The other thread is what most irritated me. While I appreciated his grand tour of the possibilities of human evolution, I was put off by his wide-eyed speculation and what-if's. Many of the things he describes are fundamentally plausible, in the way that drag racing possibilities can be speculated on paper. But they ring hollow. Sure, you can described silicon-based life, but is it plausible? And the humans-made-dolphins (again, from Manifold) show up again, being equally silly this time around.

But, that's not really the worst of the book. Towards the end, the book lapses into navel-gazing, much in the way Hideaki Anno's Neon Genesis Evangelion does in the later part of the series. Sadly, it's just as hard to wrap your head around. The philosophical meandering doesn't make much sense, and seems to have very little to do with the previous books, or indeed the rest of the Xeelee Sequence. Certainly it's a departure from Ring, which was frankly an impressive epic set in the same sequence. But, really, what choice did he have by setting the environment half a million years from now?
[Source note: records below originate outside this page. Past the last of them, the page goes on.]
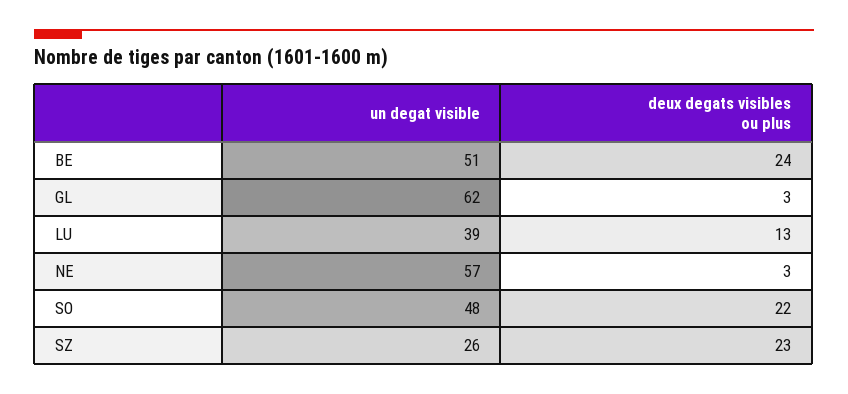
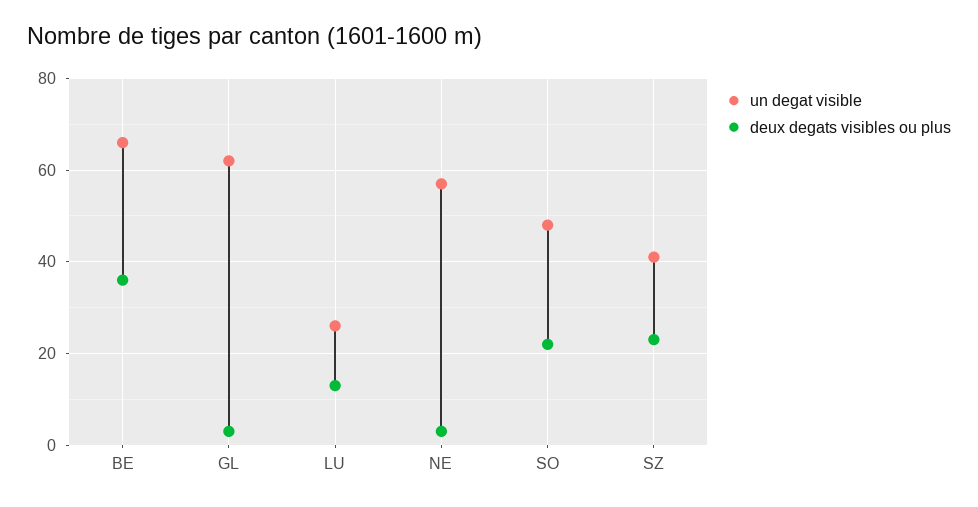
  {
    "un degat visible": {
-     "BE": 51,
+     "BE": 65,
      "GL": 62,
-     "LU": 39,
+     "LU": 25,
      "NE": 57,
      "SO": 48,
-     "SZ": 26
+     "SZ": 40
    },
    "deux degats visibles ou plus": {
-     "BE": 24,
+     "BE": 35,
      "GL": 3,
      "LU": 13,
      "NE": 3,
      "SO": 22,
      "SZ": 23
    }
  }

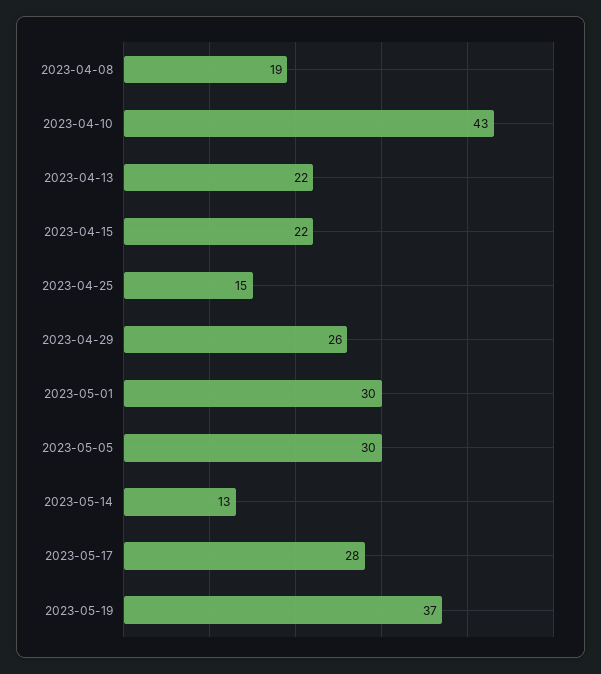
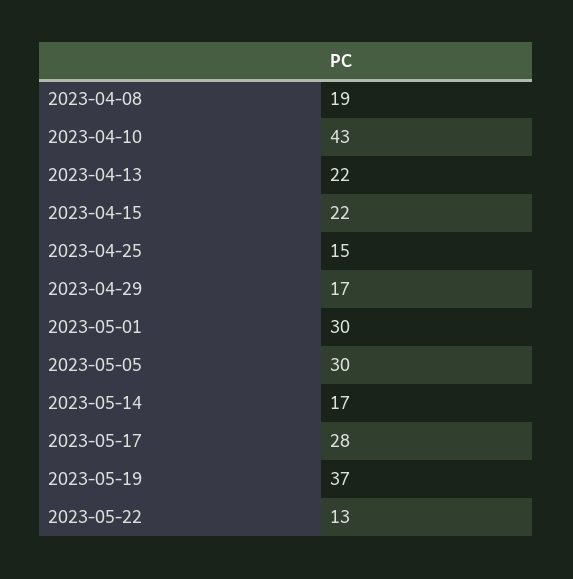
  {
    "2023-04-08": 19,
    "2023-04-10": 43,
    "2023-04-13": 22,
    "2023-04-15": 22,
    "2023-04-25": 15,
-   "2023-04-29": 26,
+   "2023-04-29": 17,
    "2023-05-01": 30,
    "2023-05-05": 30,
-   "2023-05-14": 13,
+   "2023-05-14": 17,
    "2023-05-17": 28,
-   "2023-05-19": 37
+   "2023-05-19": 37,
+   "2023-05-22": 13
  }

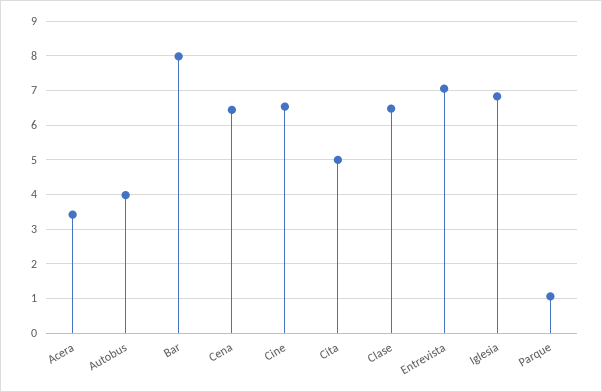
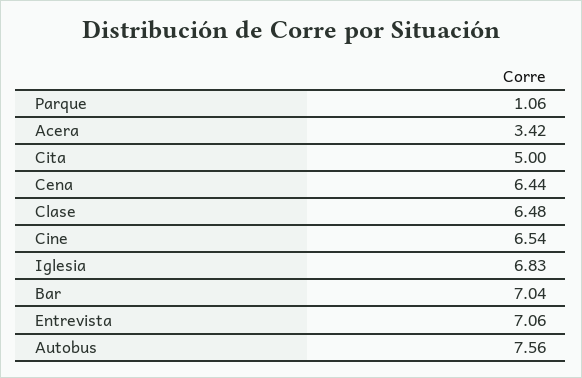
  {
    "Acera": 3.42,
-   "Autobus": 4,
+   "Autobus": 7.56,
-   "Bar": 8,
+   "Bar": 7.04,
    "Cena": 6.44,
    "Cine": 6.54,
    "Cita": 5,
    "Clase": 6.48,
    "Entrevista": 7.06,
    "Iglesia": 6.83,
    "Parque": 1.06
  }

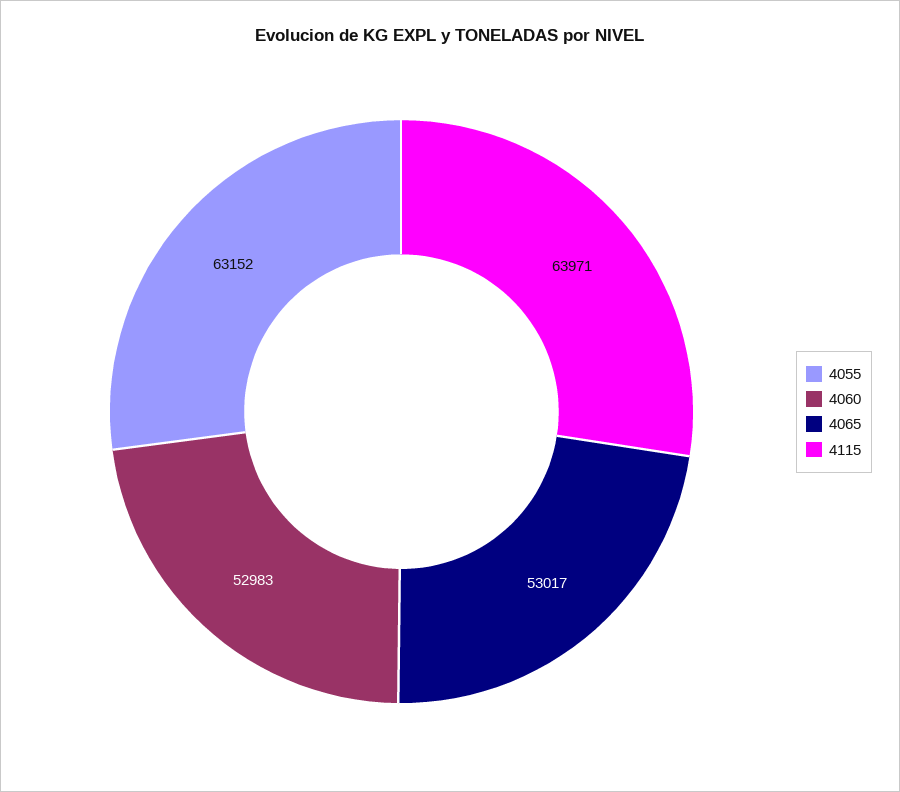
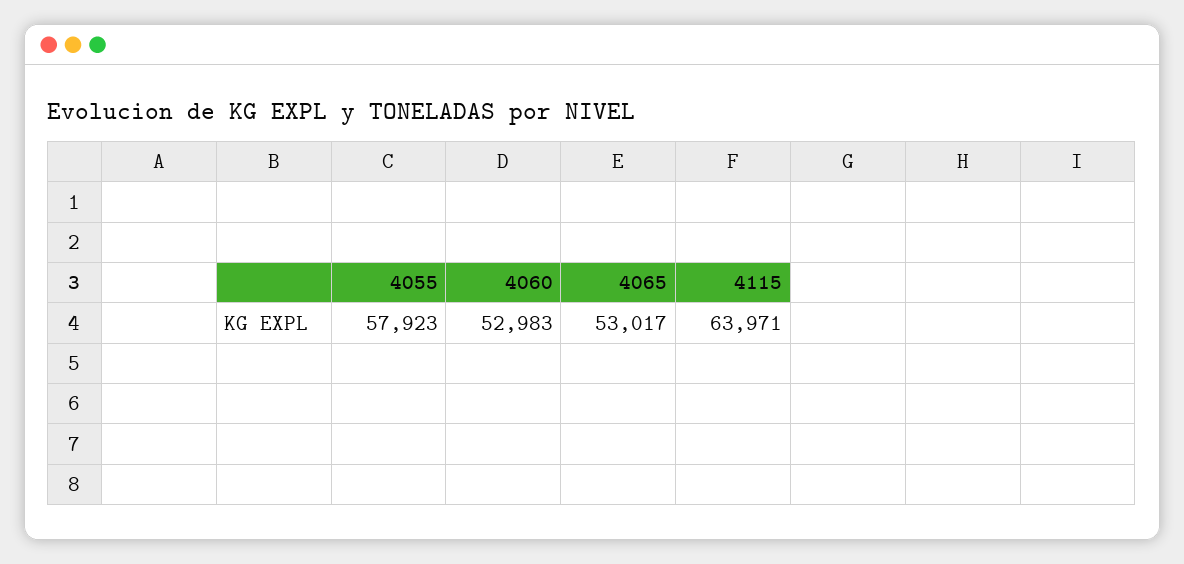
  {
-   "4055": 63152,
+   "4055": 57923,
    "4060": 52983,
    "4065": 53017,
    "4115": 63971
  }

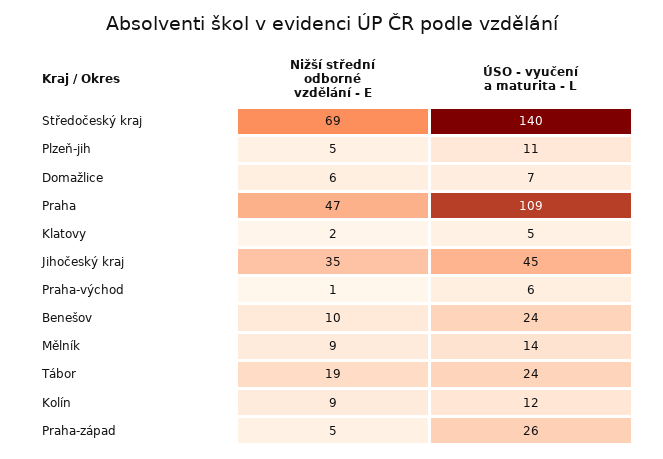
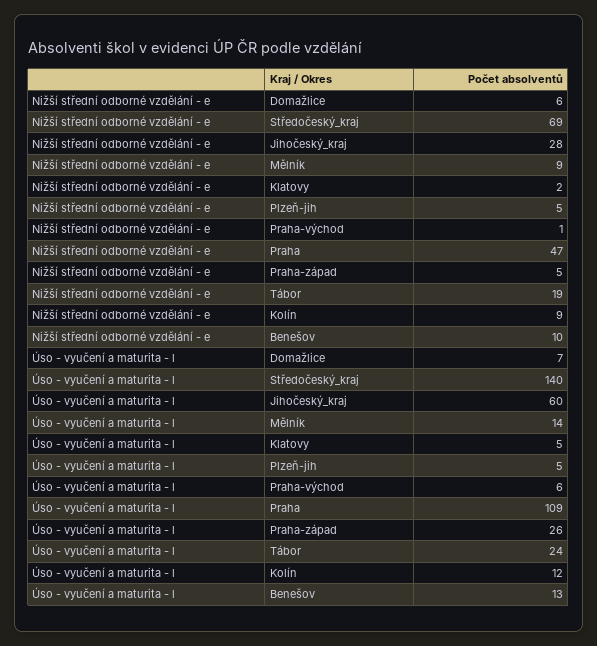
  {
    "Nižší střední odborné vzdělání - E": {
      "Středočeský kraj": 69,
      "Plzeň-jih": 5,
      "Domažlice": 6,
      "Praha": 47,
      "Klatovy": 2,
-     "Jihočeský kraj": 35,
+     "Jihočeský kraj": 28,
      "Praha-východ": 1,
      "Benešov": 10,
      "Mělník": 9,
      "Tábor": 19,
      "Kolín": 9,
      "Praha-západ": 5
    },
    "ÚSO - vyučení a maturita - L": {
      "Středočeský kraj": 140,
-     "Plzeň-jih": 11,
+     "Plzeň-jih": 5,
      "Domažlice": 7,
      "Praha": 109,
      "Klatovy": 5,
-     "Jihočeský kraj": 45,
+     "Jihočeský kraj": 60,
      "Praha-východ": 6,
-     "Benešov": 24,
+     "Benešov": 13,
      "Mělník": 14,
      "Tábor": 24,
      "Kolín": 12,
      "Praha-západ": 26
    }
  }

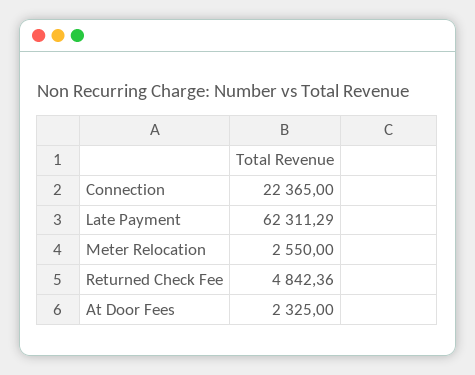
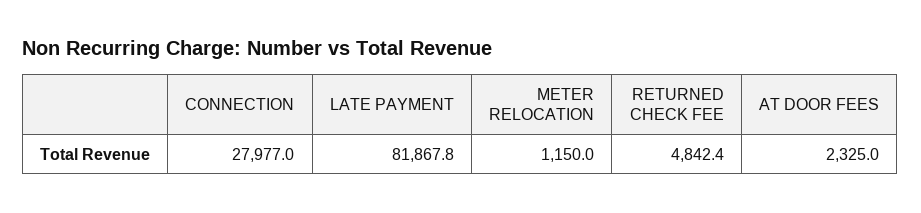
  {
-   "Connection": 22365,
+   "Connection": 27977,
-   "Late Payment": 62311.29,
+   "Late Payment": 81867.8,
-   "Meter Relocation": 2550,
+   "Meter Relocation": 1150,
    "Returned Check Fee": 4842.36,
    "At Door Fees": 2325
  }

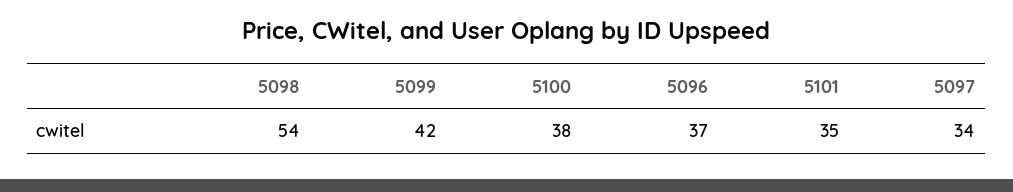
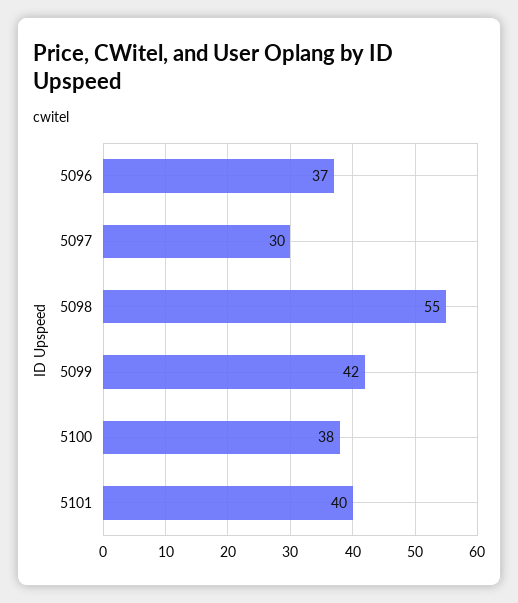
  {
-   "5098": 54,
+   "5098": 55,
    "5099": 42,
    "5100": 38,
    "5096": 37,
-   "5101": 35,
+   "5101": 40,
-   "5097": 34
+   "5097": 30
  }

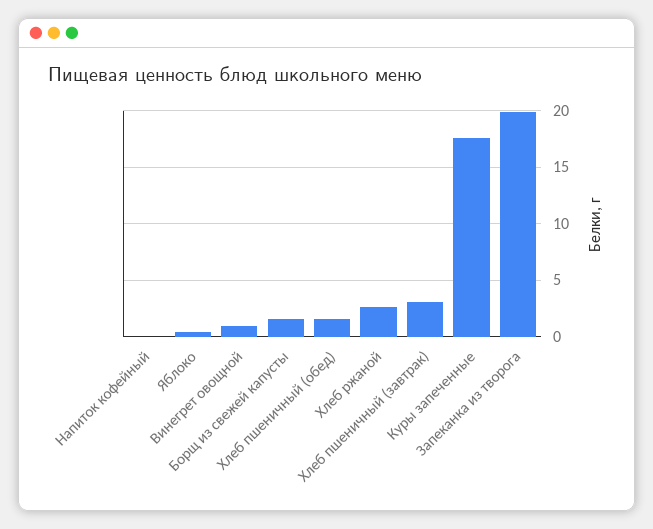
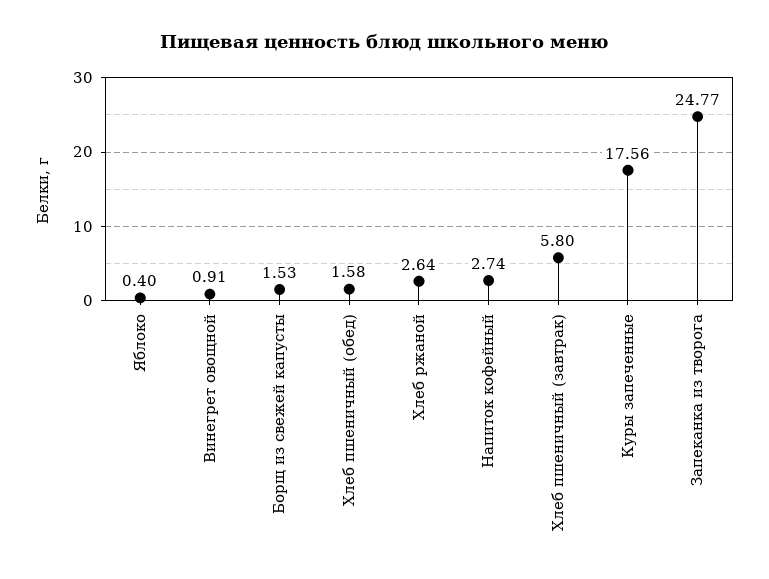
  {
-   "Напиток кофейный": 0,
+   "Напиток кофейный": 2.74,
    "Яблоко": 0.4,
    "Винегрет овощной": 0.91,
    "Борщ из свежей капусты": 1.53,
    "Хлеб пшеничный (обед)": 1.58,
    "Хлеб ржаной": 2.64,
-   "Хлеб пшеничный (завтрак)": 3,
+   "Хлеб пшеничный (завтрак)": 5.8,
    "Куры запеченные": 17.56,
-   "Запеканка из творога": 20
+   "Запеканка из творога": 24.77
  }

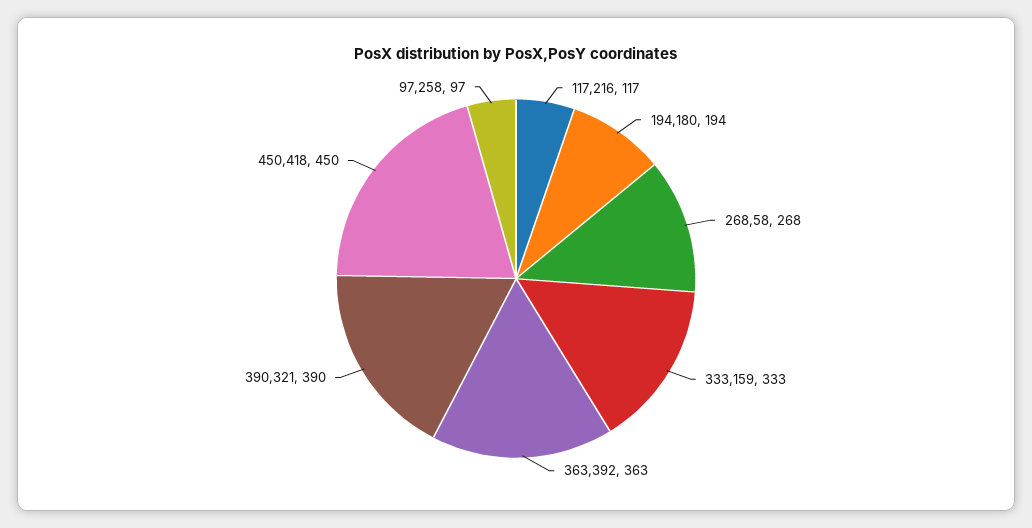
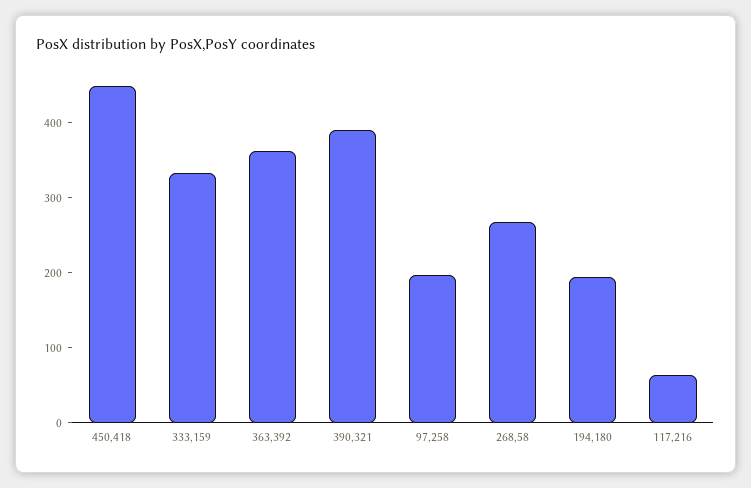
  {
-   "117,216": 117,
+   "117,216": 60,
    "194,180": 194,
    "268,58": 268,
    "333,159": 333,
    "363,392": 363,
    "390,321": 390,
    "450,418": 450,
-   "97,258": 97
+   "97,258": 200
  }

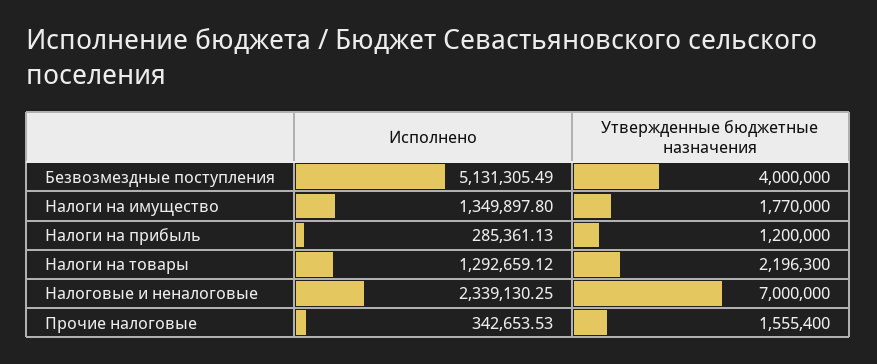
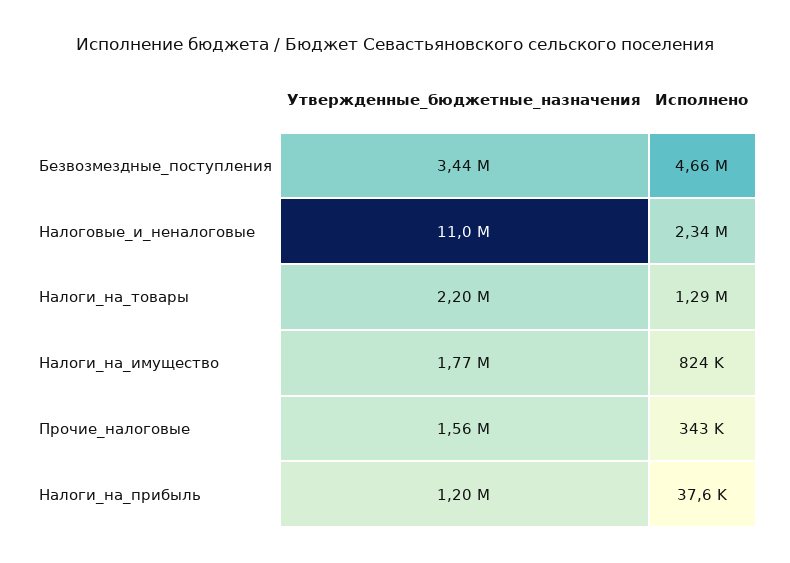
  {
    "Исполнено": {
-     "Безвозмездные поступления": 5131305.49,
+     "Безвозмездные поступления": 4660000,
-     "Налоги на имущество": 1349897.8,
+     "Налоги на имущество": 824000,
-     "Налоги на прибыль": 285361.13,
+     "Налоги на прибыль": 37600,
      "Налоги на товары": 1292659.12,
      "Налоговые и неналоговые": 2339130.25,
      "Прочие налоговые": 342653.53
    },
    "Утвержденные бюджетные назначения": {
-     "Безвозмездные поступления": 4000000,
+     "Безвозмездные поступления": 3440000,
      "Налоги на имущество": 1770000,
      "Налоги на прибыль": 1200000,
      "Налоги на товары": 2196300,
-     "Налоговые и неналоговые": 7000000,
+     "Налоговые и неналоговые": 11000000,
      "Прочие налоговые": 1555400
    }
  }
The "contemporary" thread (set in the 2050's) is... "interesting," but also seems to borrow from the Malenfant stick figure he has developed elsewhere (and indeed the Peter character from Coalescent re-appears in this book with a different name, but the same physical description, neuroses, and agenda), as well as the notions in John Brunner's The Sheep Look Up. Sure, it made sense in Brunner's take on things, but we've _read_ that already. There's no sense in an educated engineer getting all misty eyed about global warming in a book set half a million years in the future.

So, sadly, the last book (although a fourth book, with short stories from the rest of the Coalescent books, has just been published) finishes the series by wobbling between "why am I reading this" and "this is just entirely silly."

Exultant is worth a read, but could probably be thrown into the Xeelee Sequence and read alongside Ring. Coalescent and Transcendant, I could do without.